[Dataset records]
- - -

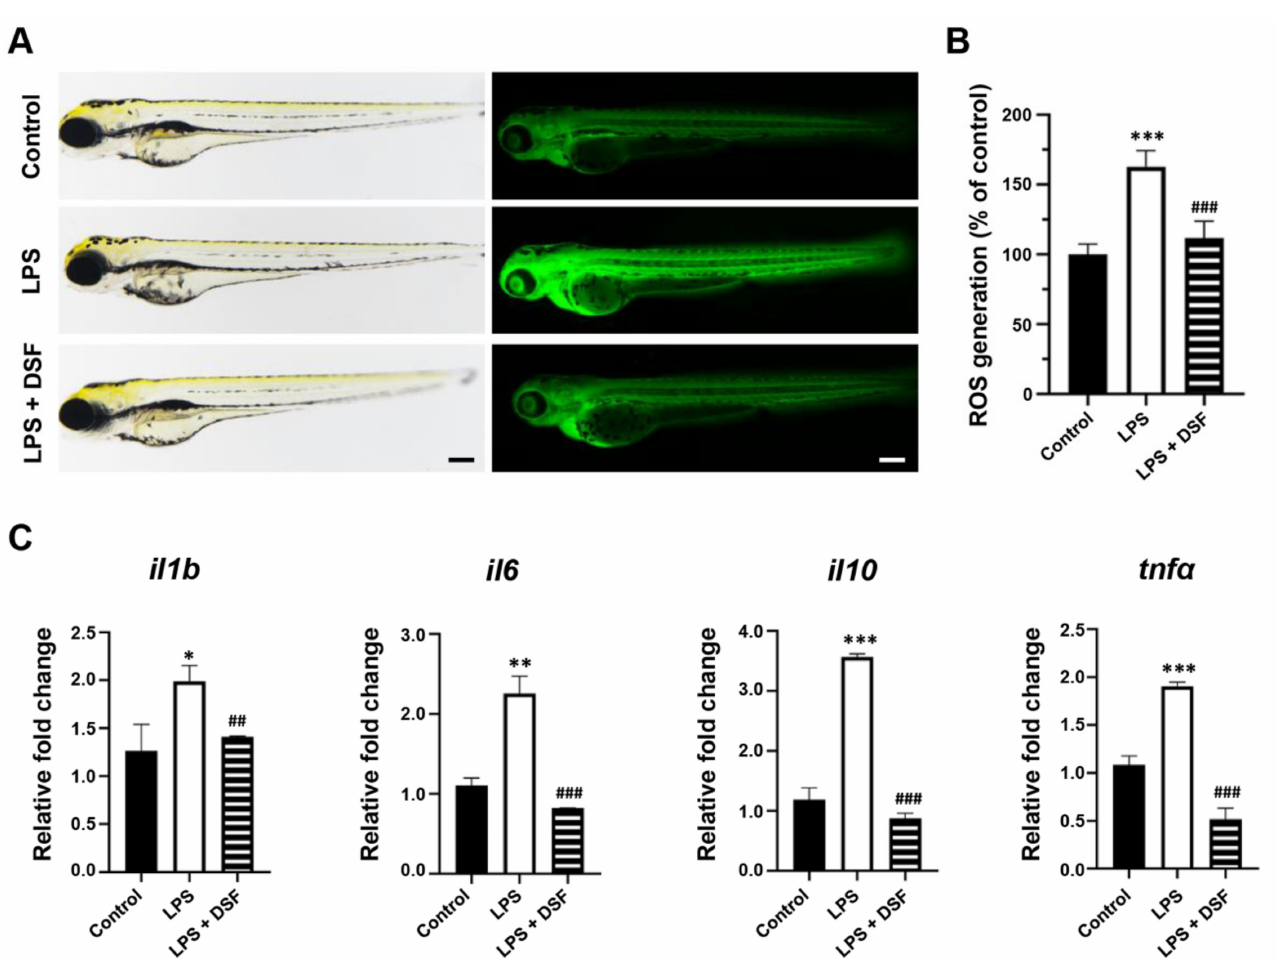
Figure 4. DSF inhibited LPS-induced ROS production and inflammation in zebrafish embryos. ( A ) ROS generation in zebrafish embryos was detected with fluorescent probe DCFH-DA staining. ( B ) ROS levels were measured by quantification of fluorescence intensity for individual embryos using fluorescence microscopy and ImageJ analysis. ( C ) The relative mRNA expression levels of inflammatory markers ( il1b , il6 , il10 , and tnf α ) were measured with qRT-PCR. Data are represented as mean ± S.D. * p < 0.05, ** p < 0.01, *** p < 0.001 vs. control group; ## p < 0.01, and ### p < 0.001 vs. LPS group. Scale bar, 200 µ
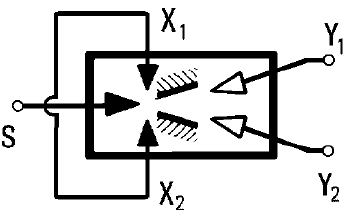
Figure 1. The Spyropoulos loop configuration for the fluidic oscillator, reproduced with permission [37]. S is the supply nozzle where gas enters, X 1 and X 2 are the control terminals where gas switches, Y 1 and Y 2 are the outlets where microporous spargers can be connected with oscillatory gas output. These spargers are placed in liquid and generate bubbles.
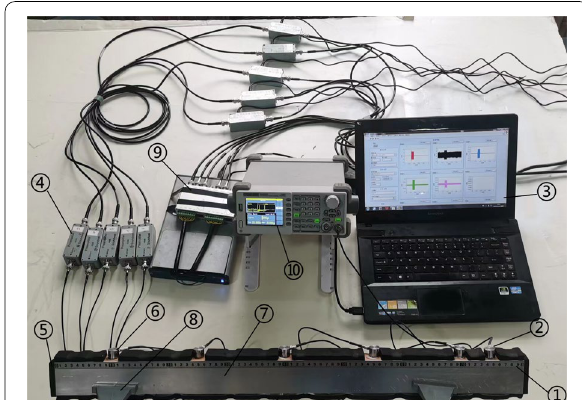
Fig. 2 Schematic diagram of the test scheme. ① Ruler ② AE source ③ AE signal acquisition computer ④ PAI front-end amplifier ⑤ Sound-absorbing cotton ⑥ Sensors ⑦ Aluminum plate ⑧ Vise ⑨ NI acquisition card ⑩ Arbitrary waveform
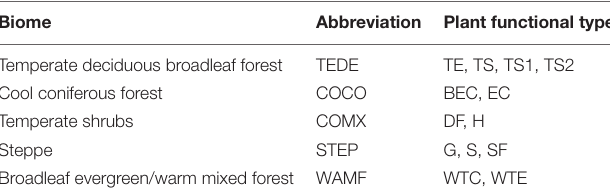
TABLE 3 | Assignment of plant functional types (PFTs) at Daye Lake to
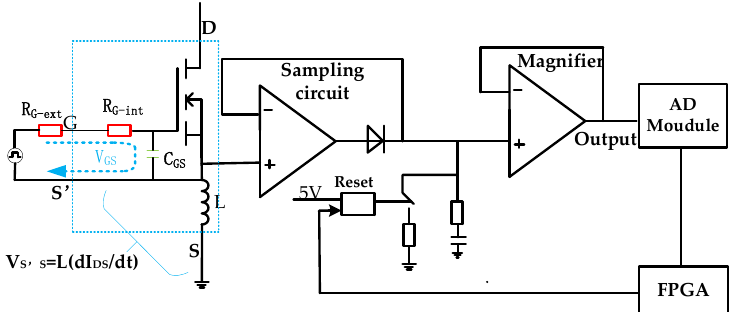
Figure 15. Parasitic inductance induced the voltage V S’S measurement circuit when it is turned on. Energies 2018 , 11 , x FOR PEER REVIEW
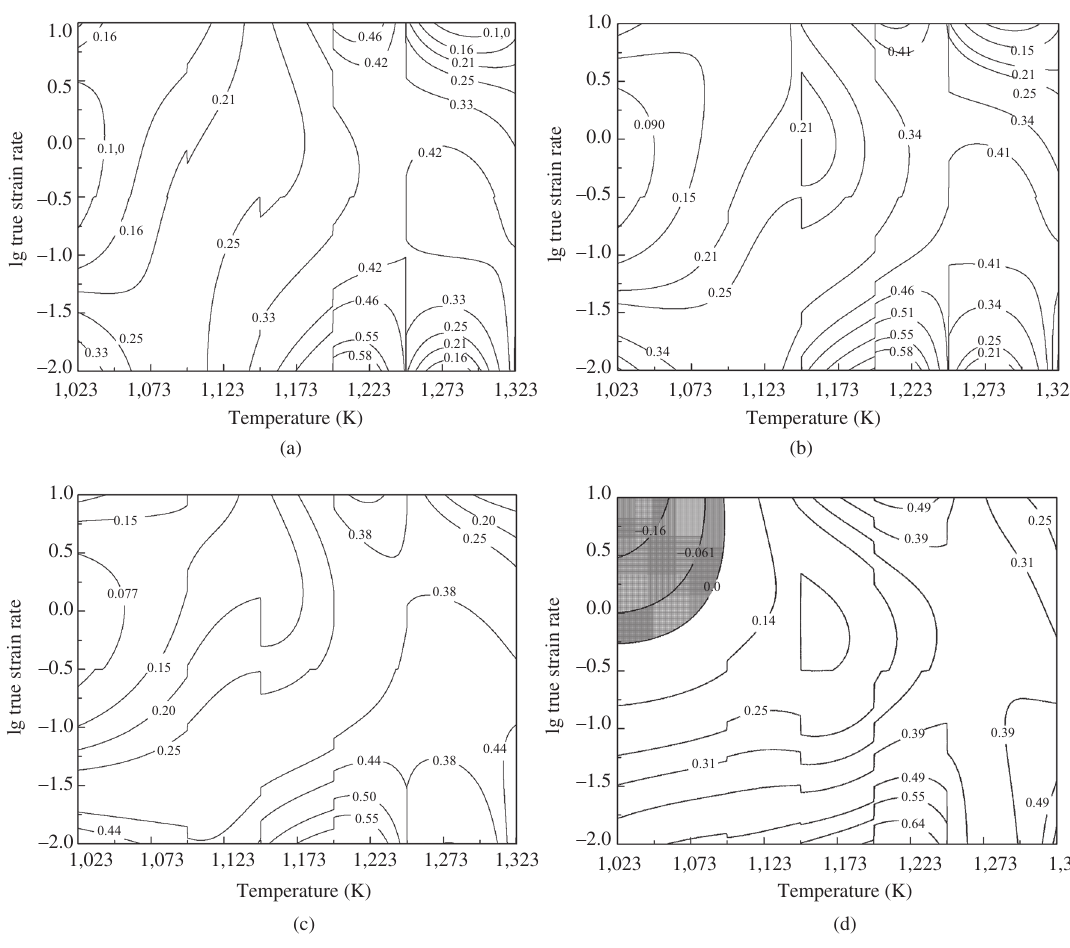
Figure 7 : Power dissipation maps for Ti – 6Al – 4V alloy as the true strain: (a) " ¼ 0 : 3 , (b) " ¼ 0 : 5 , (c) " ¼ 0 : 7 , (d) " ¼ 0 : 9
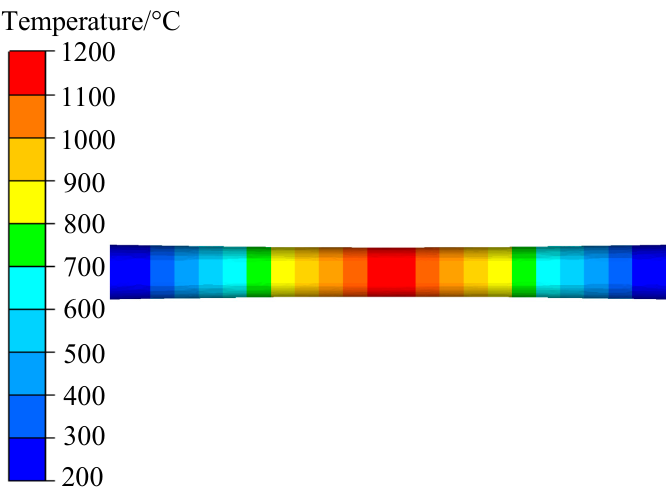
Figure 9. Cr5 alloy steel tensile simulation test modelling schematic diagram.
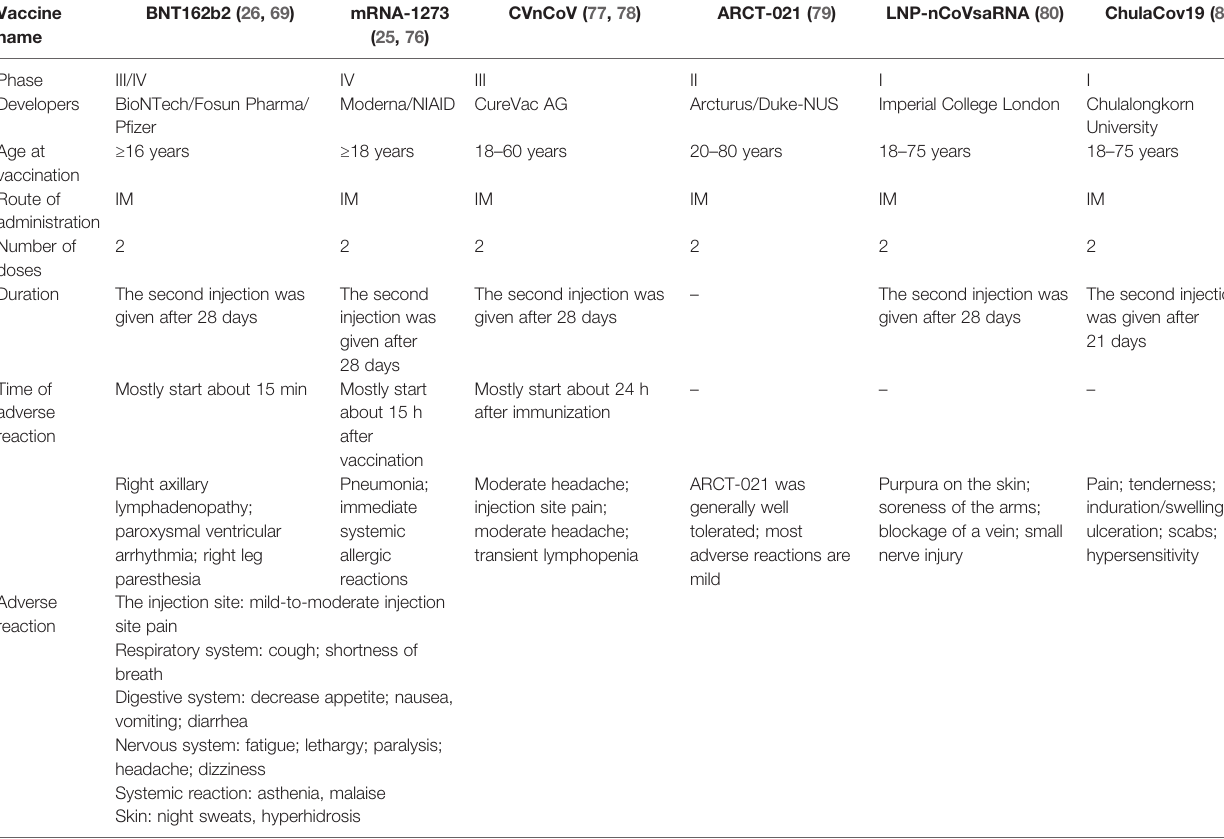
TABLE 1 | The common adverse reactions of mRNA vaccine candidates in clinical trials. Vaccine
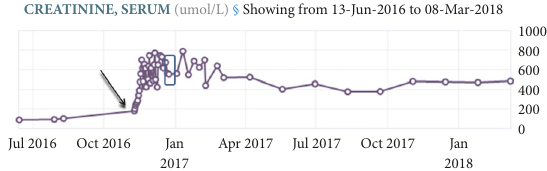
Figure 1: Serum creatinine trend. Serum creatinine at baseline was 91 umol/L (reference range: 40-100 umol/L). It increased to 177 umol/L on day of admission (arrow) to peak of 800 umol/L during admission. On day of discharge, serum creatinine was 554 umol/L (box). Dabigatran was started two years before this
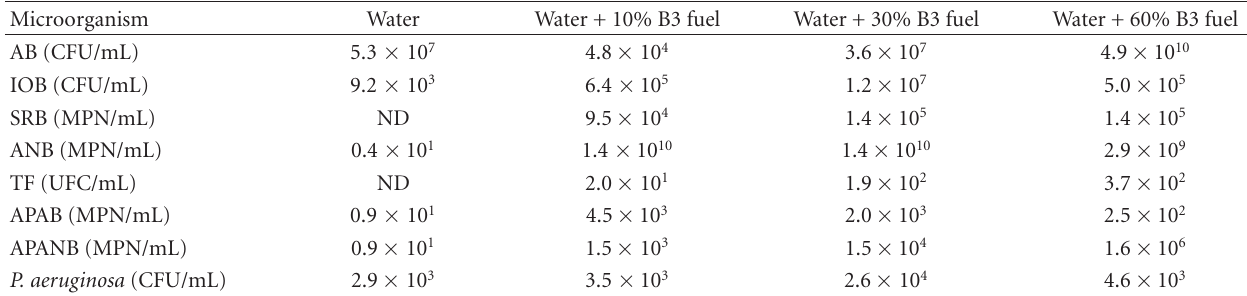
Table 1: Planktonic microorganisms in the fluids used in the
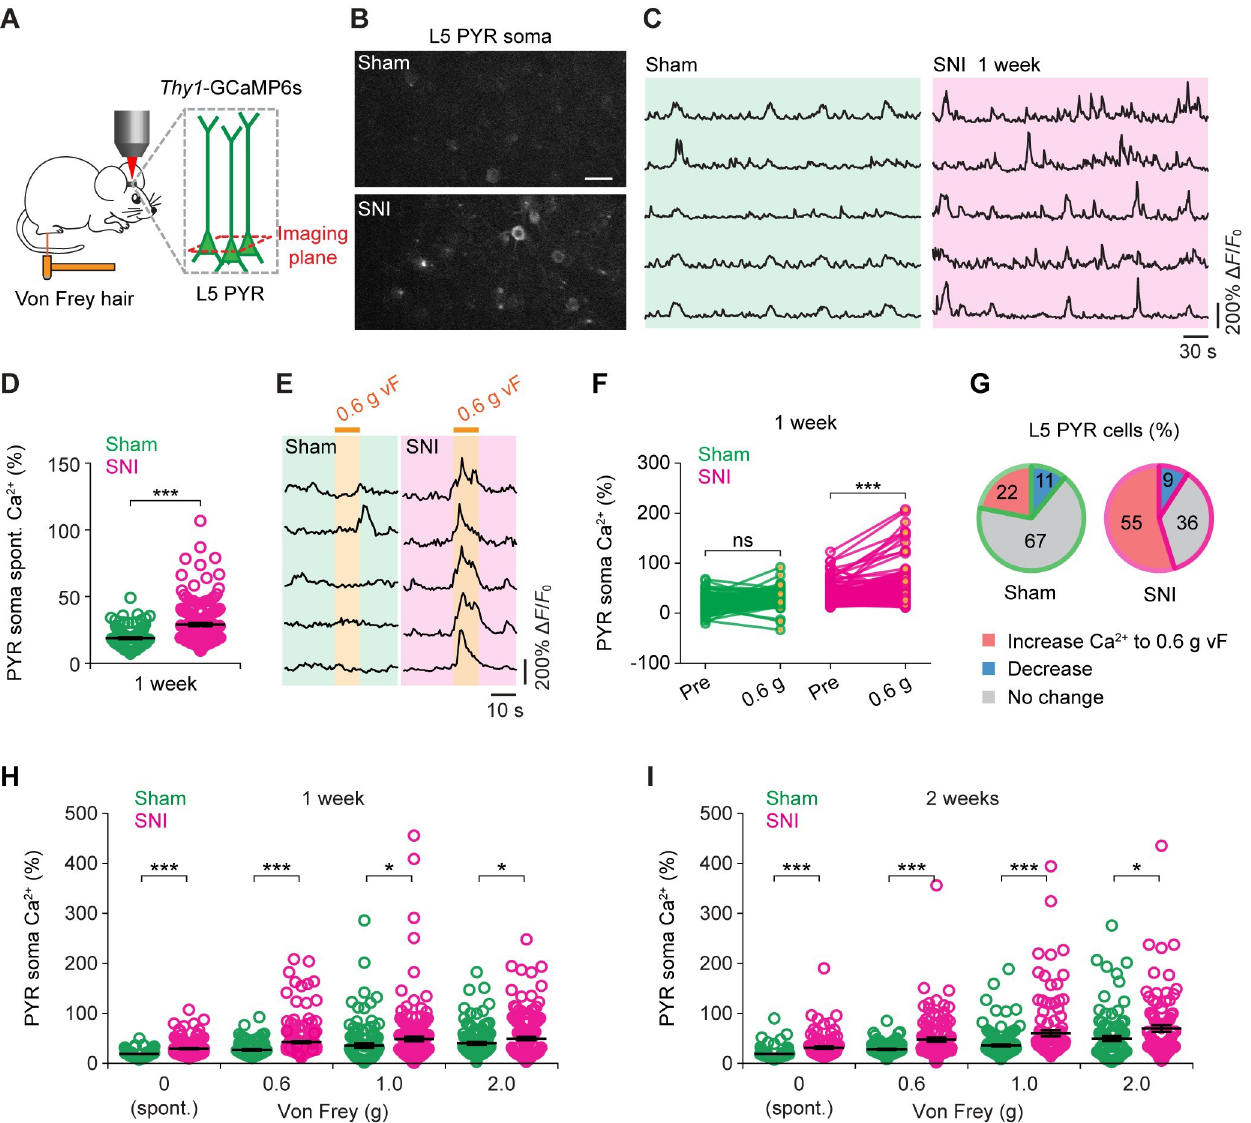
Fig 5. Enhanced sensory-evoked pyramidal neuronal activity in the S1 after peripheral nerve injury. ( A ) Cartoon depicting two-photon Ca 2+ imaging in awake, head-restrained mice expressing GCaMP6s in L5 PYR neurons. ( B ) Representative two-photon images of L5 somas in the S1 of sham and SNI mice 1 week after surgery. Scale bar, 20 μ m. ( C ) Representative fluorescence traces of L5 somas in SNI and sham mice 1 week after surgery. ( D ) Spontaneous Ca 2+ activity of L5 somas over 2.5 min 1 week after surgery (sham: 18.26 ± 0.73%, n = 115 cells from 5 mice; SNI: 28.57 ± 1.18%, n = 179 cells from 7 mice; t 292 = 6.501, P < 0.001). ( E ) Representative fluorescence traces of L5 somas in SNI and sham mice in response to mechanical stimulation applied by a 0.6-g vF hair. ( F ) Averaged Ca 2+ activity over 10 s before or during 0.6-g vF stimulation (sham: 20.80 ± 1.52%, 24.57 ± 1.47%, P = 0.123; SNI: 27.55 ± 1.27%, 41.67 ± 2.17%, P < 0.001). ( G ) Percentages of L5 somas showing increased Ca 2+ responses to 0.6-g stimuli in sham ( n = 115 cells) and SNI ( n = 179 cells) mice ( P < 0.01, chi- squared test). Ca 2+ activity was analyzed over 10 s. ( H ) vF stimulation–evoked somatic Ca 2+ in L5 neurons 1 week after surgery (sham: n = 5 mice; SNI: n = 7 mice; 0 g: t 292 = 6.501, P < 0.001; 0.6 g: t 329 = 4.963, P < 0.001; 1.0 g: t 265 = 1.981, P < 0.05; 2.0 g: t 276 = 2.028, P < 0.05). ( I ) vF stimulation–evoked somatic Ca 2+ in L5 neurons 2 weeks after surgery (sham: n = 5 mice; SNI: n = 5 mice; 0 g: t 211 = 4.920, P < 0.001; 0.6 g: t 238 = 4.983, P < 0.001; 1.0 g: t 245 = 4.124, P < 0.001; 2.0 g: t 190 = 2.421, P < 0.05). Throughout, individual circles represent data from a single cell. Data are presented as mean ± SEM. � P < 0.05, �� P < 0.01, ��� P < 0.001; by unpaired t test ( D, H, I ), paired t test ( F ). ( B, C, E ) Representative images and traces from experiments carried out on at least 5 animals per group. The data underlying this figure can be found in S1 Data. L5, layer 5; PYR, pyramidal; SNI, spared sciatic nerve injury; S1, primary somatosensory cortex; vF, von Frey.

- - -

[WHAT IS EXPECTED] The lines in the records above that include the word "with" must be copied out.

[EXERCISE OUTPUT]
Figure 4. DSF inhibited LPS-induced ROS production and inflammation in zebrafish embryos. ( A ) ROS generation in zebrafish embryos was detected with fluorescent probe DCFH-DA staining. ( B ) ROS levels were measured by quantification of fluorescence intensity for individual embryos using fluorescence microscopy and ImageJ analysis. ( C ) The relative mRNA expression levels of inflammatory markers ( il1b , il6 , il10 , and tnf α ) were measured with qRT-PCR. Data are represented as mean ± S.D. * p < 0.05, ** p < 0.01, *** p < 0.001 vs. control group; ## p < 0.01, and ### p < 0.001 vs. LPS group. Scale bar, 200 µ
Figure 1. The Spyropoulos loop configuration for the fluidic oscillator, reproduced with permission [37]. S is the supply nozzle where gas enters, X 1 and X 2 are the control terminals where gas switches, Y 1 and Y 2 are the outlets where microporous spargers can be connected with oscillatory gas output. These spargers are placed in liquid and generate bubbles.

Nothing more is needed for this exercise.